Minha mãe chegou em casa tarde da noite, mas eu ainda estava acordada e precisava muito falar com ela.

-Oi mãe, como foi no trabalho?-eu perguntei me sentando na cadeira da cozinha.

-Muito bem filha, mas o que é que você ainda está fazendo acordada?

-Mãe eu preciso falar com você, e eu não posso deixar para mais tarde.

-O que aconteceu Sol?

-Aconteceu que eu preciso te perguntar mais uma coisa sobre o papai.

-Ai filha, de novo o seu pai!-ela disse se sentando á mesa- o que é que você quer saber?

-Eu quero saber como é que você se sentia quando estava perto dele.

-Eu me sentia muito feliz quando estava com o seu pai, mas eu ainda não me sentia completamente segura, eu sentia como se a qualquer momento algo fosse dar errado. – ela fez uma pausa e me olhou nos olhos – mas porque é que você está me perguntando isso Sol?

-É que assim, você sabe que às vezes eu me sinto mal perto de certas pessoas, e que essas certas pessoas são poucas. Bom, eu acho que eu me sinto um pouco insegura quando eu estou com o Demetrius também.

-Mas o que é que esse Demetrius tem que te deixa insegura?

-É ai que eu fico curiosa, eu também não sei. Eu me sinto exatamente como você disse que se sentia com o papai, mas eu me sinto ao mesmo tempo extremamente bem quando eu estou com ele.
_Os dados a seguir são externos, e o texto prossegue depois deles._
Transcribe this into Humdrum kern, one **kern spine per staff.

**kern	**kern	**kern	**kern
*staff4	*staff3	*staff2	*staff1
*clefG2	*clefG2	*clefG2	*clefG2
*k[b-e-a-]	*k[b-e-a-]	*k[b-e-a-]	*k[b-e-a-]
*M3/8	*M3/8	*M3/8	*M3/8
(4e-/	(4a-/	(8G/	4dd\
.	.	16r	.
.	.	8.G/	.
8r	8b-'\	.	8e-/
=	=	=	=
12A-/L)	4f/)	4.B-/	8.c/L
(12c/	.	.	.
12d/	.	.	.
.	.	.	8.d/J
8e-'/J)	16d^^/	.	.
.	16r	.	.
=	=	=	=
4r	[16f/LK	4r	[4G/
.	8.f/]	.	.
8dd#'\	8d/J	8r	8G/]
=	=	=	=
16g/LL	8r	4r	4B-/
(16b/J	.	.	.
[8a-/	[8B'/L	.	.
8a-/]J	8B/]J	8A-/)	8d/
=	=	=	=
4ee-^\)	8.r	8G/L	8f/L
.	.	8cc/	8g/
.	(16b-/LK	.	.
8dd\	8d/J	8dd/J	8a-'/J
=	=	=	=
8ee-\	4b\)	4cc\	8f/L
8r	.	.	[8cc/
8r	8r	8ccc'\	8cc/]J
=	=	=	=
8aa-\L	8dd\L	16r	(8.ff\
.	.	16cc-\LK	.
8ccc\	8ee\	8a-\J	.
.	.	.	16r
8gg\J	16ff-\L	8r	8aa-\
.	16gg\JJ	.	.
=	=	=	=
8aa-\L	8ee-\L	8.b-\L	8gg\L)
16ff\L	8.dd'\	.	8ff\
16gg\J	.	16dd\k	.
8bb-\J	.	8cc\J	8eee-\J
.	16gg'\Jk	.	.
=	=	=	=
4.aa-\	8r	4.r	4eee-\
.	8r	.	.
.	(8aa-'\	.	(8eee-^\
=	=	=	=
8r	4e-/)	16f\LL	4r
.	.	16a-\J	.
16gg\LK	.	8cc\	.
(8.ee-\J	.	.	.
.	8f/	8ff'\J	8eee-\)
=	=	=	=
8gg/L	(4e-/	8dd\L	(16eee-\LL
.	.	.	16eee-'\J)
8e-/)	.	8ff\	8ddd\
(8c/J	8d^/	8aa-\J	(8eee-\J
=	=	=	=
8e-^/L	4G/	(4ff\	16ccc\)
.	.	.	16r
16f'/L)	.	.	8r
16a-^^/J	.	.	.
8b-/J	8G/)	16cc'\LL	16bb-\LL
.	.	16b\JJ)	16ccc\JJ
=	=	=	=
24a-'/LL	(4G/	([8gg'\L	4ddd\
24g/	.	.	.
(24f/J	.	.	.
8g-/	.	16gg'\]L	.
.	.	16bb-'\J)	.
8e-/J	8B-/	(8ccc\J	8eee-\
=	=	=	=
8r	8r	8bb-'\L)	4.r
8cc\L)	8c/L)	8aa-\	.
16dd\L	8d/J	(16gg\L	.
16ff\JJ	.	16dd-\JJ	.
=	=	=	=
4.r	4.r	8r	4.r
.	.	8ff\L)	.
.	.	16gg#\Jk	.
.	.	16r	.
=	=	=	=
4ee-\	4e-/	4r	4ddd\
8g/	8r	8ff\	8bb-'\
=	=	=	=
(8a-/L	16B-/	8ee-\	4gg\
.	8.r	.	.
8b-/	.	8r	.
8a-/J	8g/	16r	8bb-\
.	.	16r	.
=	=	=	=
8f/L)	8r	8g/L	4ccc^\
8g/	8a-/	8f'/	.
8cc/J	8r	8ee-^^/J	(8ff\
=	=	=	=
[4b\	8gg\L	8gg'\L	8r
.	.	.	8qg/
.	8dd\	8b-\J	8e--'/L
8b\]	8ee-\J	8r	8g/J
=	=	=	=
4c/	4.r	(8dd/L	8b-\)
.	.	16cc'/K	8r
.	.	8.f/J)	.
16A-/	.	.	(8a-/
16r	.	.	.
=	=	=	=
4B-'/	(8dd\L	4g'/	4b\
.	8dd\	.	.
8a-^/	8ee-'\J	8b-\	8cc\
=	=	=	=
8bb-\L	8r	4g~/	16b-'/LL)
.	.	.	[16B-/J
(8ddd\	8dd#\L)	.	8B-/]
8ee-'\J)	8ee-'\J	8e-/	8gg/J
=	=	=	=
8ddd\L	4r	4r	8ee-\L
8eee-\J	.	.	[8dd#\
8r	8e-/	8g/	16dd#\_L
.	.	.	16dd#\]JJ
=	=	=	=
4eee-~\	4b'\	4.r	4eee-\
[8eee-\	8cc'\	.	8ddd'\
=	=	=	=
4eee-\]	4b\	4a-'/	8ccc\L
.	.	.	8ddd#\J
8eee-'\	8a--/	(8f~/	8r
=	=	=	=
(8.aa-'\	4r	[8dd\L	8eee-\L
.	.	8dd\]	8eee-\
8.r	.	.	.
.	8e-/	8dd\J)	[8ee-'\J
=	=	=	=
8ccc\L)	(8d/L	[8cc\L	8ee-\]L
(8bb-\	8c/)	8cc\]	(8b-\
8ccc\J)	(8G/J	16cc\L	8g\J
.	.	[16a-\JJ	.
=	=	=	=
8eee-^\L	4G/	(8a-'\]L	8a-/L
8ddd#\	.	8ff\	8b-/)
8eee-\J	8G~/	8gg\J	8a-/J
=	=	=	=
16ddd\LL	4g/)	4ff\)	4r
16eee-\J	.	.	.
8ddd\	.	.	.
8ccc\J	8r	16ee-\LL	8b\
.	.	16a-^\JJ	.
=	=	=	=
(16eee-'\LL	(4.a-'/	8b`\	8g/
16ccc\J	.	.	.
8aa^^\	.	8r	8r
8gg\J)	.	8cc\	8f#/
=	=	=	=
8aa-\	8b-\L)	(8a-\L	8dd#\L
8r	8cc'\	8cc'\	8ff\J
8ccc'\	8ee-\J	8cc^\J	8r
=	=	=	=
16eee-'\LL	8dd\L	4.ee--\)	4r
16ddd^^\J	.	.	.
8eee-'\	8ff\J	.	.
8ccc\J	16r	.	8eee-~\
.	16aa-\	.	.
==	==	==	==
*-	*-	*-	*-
-Mas você sabe muito bem que se é como você está falando ele deve ser como o seu pai, e pelo que você já me disse que viu desse menino, ele com certeza é um vampiro.

-Mas eu não quero que ele seja um vampiro. Quer dizer, ele é muito bom é muito confiável para ser um vampiro. - eu disse quase chorando

-O que eu posso fazer se ele é um vampiro?-ela disse pegando as minhas mãos- e também se vocês dois são tão amigos assim e se ele é tão bom menino então você tem mais é que esquecer a parte vampiresca dele.

-É mãe eu esquecer, faço isso todos os dias, penso que ele é um vampiro, coisa que eu de um certo jeito também sou, em parte claro, mas ele é um vampiro por completo, para ele é bem mais difícil esquecer isso. Ele tem todos os instintos de um vampiro, assim como o meu pai.

-Isso será difícil para ele filha, o único jeito de você facilitar isso é não impulsionar esses instintos nele. Talvez isso ajude. -ela se levantou e continuou a falar- Mas eu ainda sinto que não é só ele quem está te aborrecendo.

-Pois é, eu estou tendo quase certeza que eu conheço 3 vampiros naquela escola.

Sem mais uma palavra eu fui me deitar. Até o fim de semana eu tinha que dar um jeito de tornar isso menos instintivo para o Dé, tinha que arrumar tudo para o baile, dizer ao Dé sobre eu saber  que ele era um vampiro, mas não me importava com isso nem um pouco, na verdade eu confio nele.